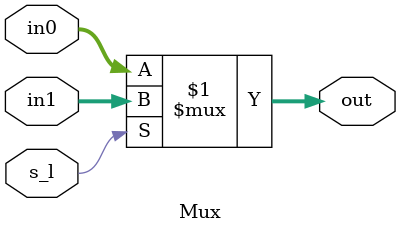
<source format=sv>
module Mux
#(
	parameter RAM_WIDTH	= 32
)
(
  input   s_l,
  input   [RAM_WIDTH-1:0] in0,
  input   [RAM_WIDTH-1:0] in1,
  output  [RAM_WIDTH-1:0] out
);
  assign out = s_l ? in1 : in0;
endmodule

</source>
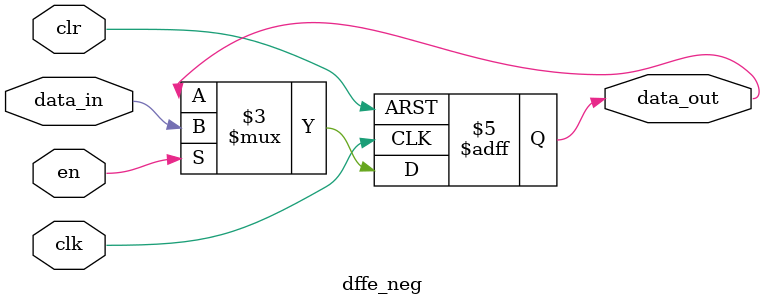
<source format=v>

module dffe_neg(
    // CONTROL SIGNALS
    clk,
    en,
    clr,

    // DFFE I/O
    data_in,
    data_out
);
   
    // CONTROL SIGNALS
    input clk, en, clr;
    wire clr;
   
    // DFFE I/O
    input data_in;
    output data_out;

    reg data_out;

    /*  --- NEGEDGE WRITE DFFE IMPLEMENTATION -----------------------------  */
    // Intialize data_out to 0
    initial
    begin
        data_out = 1'b0;
    end

    // Set value of data_out on positive edge of the clock or clear
    always @(negedge clk or posedge clr) begin
        // If clear is high, set data_out to 0
        if (clr) begin
            data_out <= 1'b0;
        // If enable is high, set data_out to the value of data_in
        end else if (en) begin
            data_out <= data_in;
        end
    end
    
endmodule
</source>
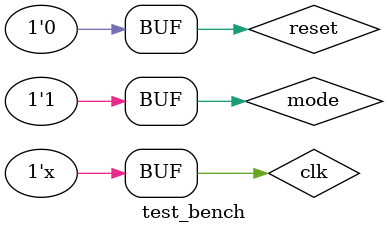
<source format=v>
module test_bench;
reg clk,mode,reset;
wire [4:0]count;

UD_5bits ud(.clk(clk),.mode(mode),.count(count),.reset(reset));
always
#5 clk=~clk;

initial
begin
     clk=1'b0;
     mode=1'b0;
     reset=1'b1;  //count set to 00000
     #10 reset=1'b0; //start down counting
     #50 mode=1'b1;   //start up counting
     #50 reset=1'b1;   //count set to 00000
     #20 reset=1'b0;   //again start up counting because mode=1.
end
initial
$monitor($time," mode=%b, Count=%d",mode,count);
endmodule

</source>
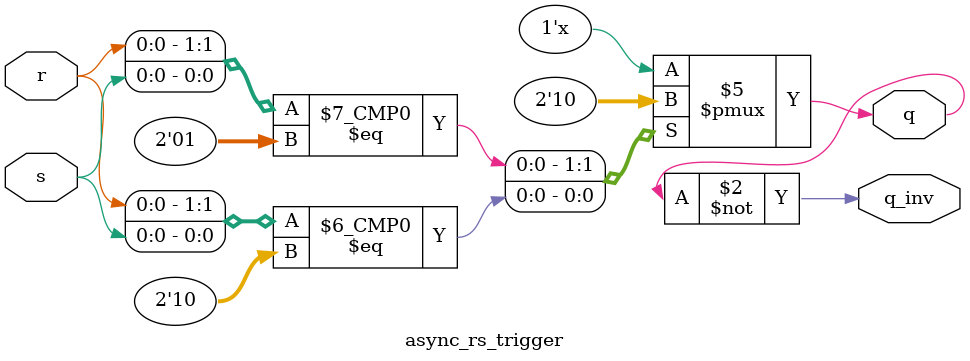
<source format=sv>
module async_rs_trigger(output reg q, q_inv, input wire r, s);
    always @(r or s) begin 
        case ({r,s})
            2'b01: begin
                q = 1'b1;
            end
            2'b10: begin
                q = 1'b0;
            end
            2'b11: begin
                q = 1'bx;
            end
        endcase
        q_inv = ~q;
    end
    
endmodule



</source>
************
◆ Exercise objective: Would you filter the records and copy out each line containing "wire"?

◆ Result for this exercise:
    wire clr;
wire [4:0]count;
module async_rs_trigger(output reg q, q_inv, input wire r, s);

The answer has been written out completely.